Originally published by Catherine Reagor, Arizona Republic
Catherine Reagor, housing reporter for azcentral and David Meek of Keller Williams Arizona Realty discuss tips for Phoenix’s first-time homebuyers. Carly Henry, The Republic | azcentral.com
It’s still a sellers market in metro Phoenix, but buyers are gaining ground.
Valley home prices are holding steady, instead of climbing as they did last February. At the same time, the number of homes for sale is up.
The combination is making it a bit easier for buyers trying to purchase more affordable homes priced below $300,000.
“Buyers now might be competing with three other offers compared to 15 last year,” said Tina Tamboer, senior housing analyst with the Cromford Report.

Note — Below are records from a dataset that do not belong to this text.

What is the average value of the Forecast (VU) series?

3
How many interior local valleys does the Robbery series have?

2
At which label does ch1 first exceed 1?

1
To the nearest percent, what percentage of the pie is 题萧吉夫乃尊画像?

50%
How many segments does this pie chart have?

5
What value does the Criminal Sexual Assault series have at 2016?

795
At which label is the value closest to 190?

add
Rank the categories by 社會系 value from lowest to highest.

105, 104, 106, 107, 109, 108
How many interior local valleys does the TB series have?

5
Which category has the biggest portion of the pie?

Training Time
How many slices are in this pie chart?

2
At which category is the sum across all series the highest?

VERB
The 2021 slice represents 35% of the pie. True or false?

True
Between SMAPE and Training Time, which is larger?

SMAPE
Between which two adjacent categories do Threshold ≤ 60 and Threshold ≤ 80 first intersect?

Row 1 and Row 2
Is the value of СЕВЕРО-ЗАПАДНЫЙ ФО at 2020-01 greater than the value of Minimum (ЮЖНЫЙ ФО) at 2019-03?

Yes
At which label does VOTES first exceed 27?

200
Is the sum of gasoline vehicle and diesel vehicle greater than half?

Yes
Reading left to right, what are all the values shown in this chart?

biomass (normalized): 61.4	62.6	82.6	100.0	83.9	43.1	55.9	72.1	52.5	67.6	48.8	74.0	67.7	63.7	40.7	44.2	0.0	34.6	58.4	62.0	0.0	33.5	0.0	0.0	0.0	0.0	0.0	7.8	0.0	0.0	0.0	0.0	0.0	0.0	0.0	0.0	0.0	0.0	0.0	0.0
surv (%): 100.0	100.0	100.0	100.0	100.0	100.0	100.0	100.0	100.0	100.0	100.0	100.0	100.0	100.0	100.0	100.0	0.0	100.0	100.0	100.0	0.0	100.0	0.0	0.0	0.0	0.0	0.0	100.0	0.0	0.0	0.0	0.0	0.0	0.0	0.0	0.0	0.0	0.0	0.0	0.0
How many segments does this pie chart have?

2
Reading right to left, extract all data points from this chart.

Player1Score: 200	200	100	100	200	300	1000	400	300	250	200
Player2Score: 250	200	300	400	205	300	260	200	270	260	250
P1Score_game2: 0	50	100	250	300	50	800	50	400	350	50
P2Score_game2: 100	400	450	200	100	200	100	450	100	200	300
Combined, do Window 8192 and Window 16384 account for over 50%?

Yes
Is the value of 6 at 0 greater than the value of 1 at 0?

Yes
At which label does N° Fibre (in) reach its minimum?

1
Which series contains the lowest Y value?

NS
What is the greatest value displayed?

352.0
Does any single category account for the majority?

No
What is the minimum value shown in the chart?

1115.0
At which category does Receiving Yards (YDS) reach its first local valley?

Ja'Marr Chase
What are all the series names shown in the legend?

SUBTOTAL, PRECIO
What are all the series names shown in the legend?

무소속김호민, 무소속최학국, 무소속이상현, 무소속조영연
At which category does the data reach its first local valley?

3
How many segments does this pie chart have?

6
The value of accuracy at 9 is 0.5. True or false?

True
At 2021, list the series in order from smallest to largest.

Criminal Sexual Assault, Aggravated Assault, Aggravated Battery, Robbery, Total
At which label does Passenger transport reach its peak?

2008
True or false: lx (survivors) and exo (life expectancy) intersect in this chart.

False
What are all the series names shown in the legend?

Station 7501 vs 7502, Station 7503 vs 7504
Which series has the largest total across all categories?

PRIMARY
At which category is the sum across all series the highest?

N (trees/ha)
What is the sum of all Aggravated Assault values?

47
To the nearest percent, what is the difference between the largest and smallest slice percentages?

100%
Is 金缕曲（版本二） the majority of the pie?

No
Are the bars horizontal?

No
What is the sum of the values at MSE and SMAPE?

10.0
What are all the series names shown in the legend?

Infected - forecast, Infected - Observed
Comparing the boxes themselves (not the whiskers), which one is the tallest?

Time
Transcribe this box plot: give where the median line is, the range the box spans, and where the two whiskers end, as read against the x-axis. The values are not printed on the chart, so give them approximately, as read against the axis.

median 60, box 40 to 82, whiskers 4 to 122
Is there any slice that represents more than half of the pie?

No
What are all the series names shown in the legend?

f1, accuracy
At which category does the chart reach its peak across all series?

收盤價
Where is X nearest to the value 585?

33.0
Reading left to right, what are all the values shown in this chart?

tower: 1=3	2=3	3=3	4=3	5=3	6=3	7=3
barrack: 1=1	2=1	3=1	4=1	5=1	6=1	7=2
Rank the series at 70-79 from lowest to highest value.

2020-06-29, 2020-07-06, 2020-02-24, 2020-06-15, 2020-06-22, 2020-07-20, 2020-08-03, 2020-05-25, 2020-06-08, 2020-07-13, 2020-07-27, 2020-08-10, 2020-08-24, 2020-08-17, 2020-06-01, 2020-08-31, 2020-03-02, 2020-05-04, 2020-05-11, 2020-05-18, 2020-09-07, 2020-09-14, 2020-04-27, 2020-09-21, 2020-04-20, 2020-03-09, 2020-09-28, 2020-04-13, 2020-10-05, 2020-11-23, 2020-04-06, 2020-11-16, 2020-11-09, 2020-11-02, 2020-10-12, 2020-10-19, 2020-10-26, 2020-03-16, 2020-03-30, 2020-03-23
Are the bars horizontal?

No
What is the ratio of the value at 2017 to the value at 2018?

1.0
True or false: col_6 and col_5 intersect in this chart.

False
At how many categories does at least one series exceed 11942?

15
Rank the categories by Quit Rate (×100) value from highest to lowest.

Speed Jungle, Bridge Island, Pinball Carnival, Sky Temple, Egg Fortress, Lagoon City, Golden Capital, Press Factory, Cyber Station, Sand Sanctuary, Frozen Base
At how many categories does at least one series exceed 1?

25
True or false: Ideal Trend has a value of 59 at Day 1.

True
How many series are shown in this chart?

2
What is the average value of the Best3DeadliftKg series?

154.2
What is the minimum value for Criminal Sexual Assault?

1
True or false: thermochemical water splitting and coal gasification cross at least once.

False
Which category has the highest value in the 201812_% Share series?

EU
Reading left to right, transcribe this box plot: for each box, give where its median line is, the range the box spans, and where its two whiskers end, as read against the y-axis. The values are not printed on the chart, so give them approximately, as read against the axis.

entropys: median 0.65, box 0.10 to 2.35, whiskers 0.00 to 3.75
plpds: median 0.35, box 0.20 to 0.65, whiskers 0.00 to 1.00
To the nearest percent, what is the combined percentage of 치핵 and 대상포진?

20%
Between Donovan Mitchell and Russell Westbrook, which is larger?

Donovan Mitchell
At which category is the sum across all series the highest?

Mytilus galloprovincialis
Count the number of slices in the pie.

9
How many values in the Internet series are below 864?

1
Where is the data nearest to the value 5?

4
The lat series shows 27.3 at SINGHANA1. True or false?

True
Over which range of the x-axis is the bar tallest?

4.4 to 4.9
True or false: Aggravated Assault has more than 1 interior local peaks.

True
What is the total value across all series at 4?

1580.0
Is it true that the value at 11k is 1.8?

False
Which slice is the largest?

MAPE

‘Mediocre’ start for housing
The median home sales price in January was $262,100, according to The Information Market’s latest report for the Arizona Regional Multiple Listing Service.
The median has been hovering around $262,000 since October. That’s down from the record $268,000 it hit in June, but up from $260,000 it had dropped to in September.
Prices dipped about the time 30-year mortgage interest rates climbed above 4.5 percent.
Too few homes for sale priced for first-time buyers led to the soaring sellers market during the past two years. Prices climbed about 7 percent in 2018 and 7.5 percent in 2017.
But the number of new home listings in the Phoenix area jumped 78 percent from December, according to ARMLS.
Valley home sales fell 16 percent in January from December.
“January’s numbers are in, and we are off to a roaring mediocre start,” said Arizona housing analyst Tom Ruff with The Information Market. “Not good, not bad, just slightly above average.”
Better for buyers
Many first-time buyers have had to compete with investors and flippers going after homes priced around the Valley’s median.
But recently, homes for sale priced below $250,000 have seen the most price reductions, said Tamboer.
That’s partly because many of the investors and flippers are now trying to resell homes they purchased in that price range.
And real-estate agents say first-time buyers are getting more choosy about what they will pay for houses that need work.
No calls for crash
Buyers holding out until metro Phoenix home prices begin to plummet aren’t likely to become homeowners this year.
Valley home prices are poised to most likely climb at a slower pace or possibly flatten out during 2019.
But home values will not fall as they did during the real-estate bust of 2008-11, real-estate analysts predict, looking at the numbers and not crystal balls. None of the same issues such as subprime loans and rising foreclosures are happening now.
Ruff forecasts metro Phoenix’s median home price will climb to $264,000 next month.